Research on the Robustness Enhancement in the Speaker Recognition
|School||Beijing University of Posts and Telecommunications|
|Course||Signal and Information Processing|
|Keywords||speaker verification text-independent Gaussian mixture model supper vector support vector machine cross similarity measurement robustness enhancement|
Speaker recognition, also known as voiceprint recognition, is an important branch of speech signal processing and is one of the most popular research fields about speech. Speaker recognition is the one that authorizes the speaker identity based on its voice or speech. This paper introduced the basic principle of speaker recognition and research history and status quo, and mainly focuses on how to enhance the robustness of the text-independent speaker recognition. Two of the dominative modeling methods: Gaussian mixture model and support vector machine were discussed. Various kinds of technologies for the robustness enhancement were analyzed in the feature, model and score domain respectively.

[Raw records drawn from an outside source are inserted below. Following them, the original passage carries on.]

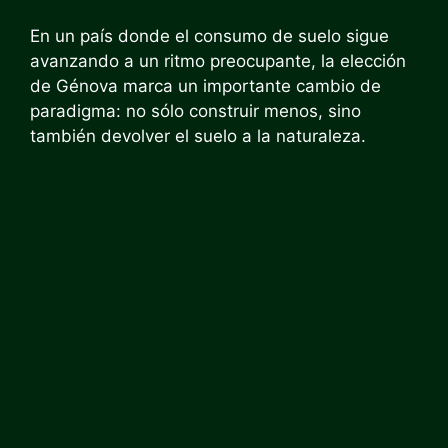
En un país donde el consumo de suelo sigue
avanzando a un ritmo preocupante, la elección
de Génova marca un importante cambio de
paradigma: no sólo construir menos, sino
también devolver el suelo a la naturaleza.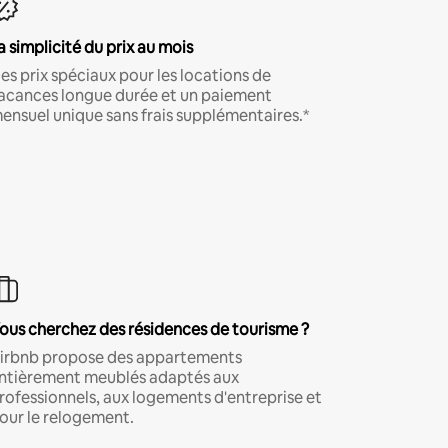
a simplicité du prix au mois
es prix spéciaux pour les locations de
acances longue durée et un paiement
ensuel unique sans frais supplémentaires.*
ous cherchez des résidences de tourisme ?
irbnb propose des appartements
ntièrement meublés adaptés aux
rofessionnels, aux logements d'entreprise et
our le relogement.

This paper proposed a combined SVM system using GMM supper vector and its test score normalization, and a cross similarity measurement and its use for the score normalization and symmetric scoring.In the research, the prevalent and open-source speech recognition toolkit developed by Cambridge University is used to build the verification system. The final system employs the PLP feature parameter and various techniques, such as RASTA filtering, feature compensation and transformation, model adaptation, score normalization and nuisance attribute projection, were used to optimize the system. As the experimental results shown, the final recognition system performed well and approached the state-of-the-art level according to the results of NIST Year 2006 and 2008 Speaker Recognition Evaluations announced by the national institute of standards and technology.In this paper, experiments were mainly conducted on the text-independent speaker verification system under the telephonic and microphonic channels. But it is worthwhile to point out that many techniques and methods are valuable for the reference and application by other speaker verification tasks, speaker identification and even speech recognition.